---------- Fragmento para leer ----------

Lo hice. Y entre estantes que se quejaban del peso de las glorias de la historia rusa, desde las aventuras amorosas de Catalina la Grande hasta los crímenes de Josif Stalin, encontré dos finos volúmenes sobre Ucrania, un país de unos 46 millones de habitantes. Uno estaba decorado con un cuadro impresionista de la Revolución Naranja de 2004. Los compré los dos. Dudo muchísimo que fueran reemplazados de inmediato.
"Mirar debajo de Rusia" es quizás una metáfora apropiada para hablar de la historia ucraniana.
Desde el tratado de Pereyáslav de 1654, Ucrania solo ha disfrutado de independencia de Rusia en momentos de extrema dislocación geopolítica, como en los últimos días de la Primera Guerra Mundial, tras la Revolución Rusa de 1917. Los nacionalistas rusos de hoy en día parecen ver la independencia de Ucrania como una aberración similar, consecuencia de lo que el Presidente Vladimir Putin definió como el mayor desastre geopolítico del s. XX: el colapso de la Unión Soviética (es decir, del Imperio Ruso) en 1991.
Los viejos hábitos tardan en morir. Para muchos rusos, Ucrania es como una extremidad fantasma que se sigue sintiendo mucho después de su amputación. La idea de que Ucrania es realmente una nación resulta extraña para algunos rusos. Puesto que las percepciones de la historia condicionan la política, comprender el punto de vista ruso sobre la historia ucraniana, y el de los propios ucranianos sobre su propia historia, es esencial.

---------- Datos proporcionados ----------

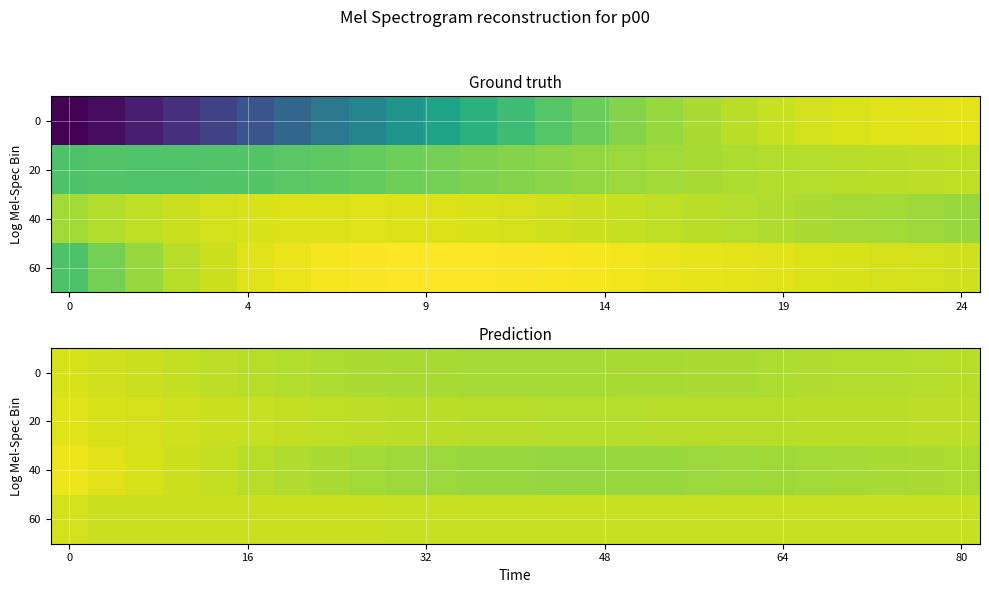

The 20 series shows -0.1 at 80. True or false?

False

----------

_Qué elaborar:_
Reproduce sin cambios la parte del fragmento sobre la historia ucraniana que empieza en "Lo hice. Y entre" y termina en "reemplazados de inmediato.".

_Respuesta:_
Lo hice. Y entre estantes que se quejaban del peso de las glorias de la historia rusa, desde las aventuras amorosas de Catalina la Grande hasta los crímenes de Josif Stalin, encontré dos finos volúmenes sobre Ucrania, un país de unos 46 millones de habitantes. Uno estaba decorado con un cuadro impresionista de la Revolución Naranja de 2004. Los compré los dos. Dudo muchísimo que fueran reemplazados de inmediato.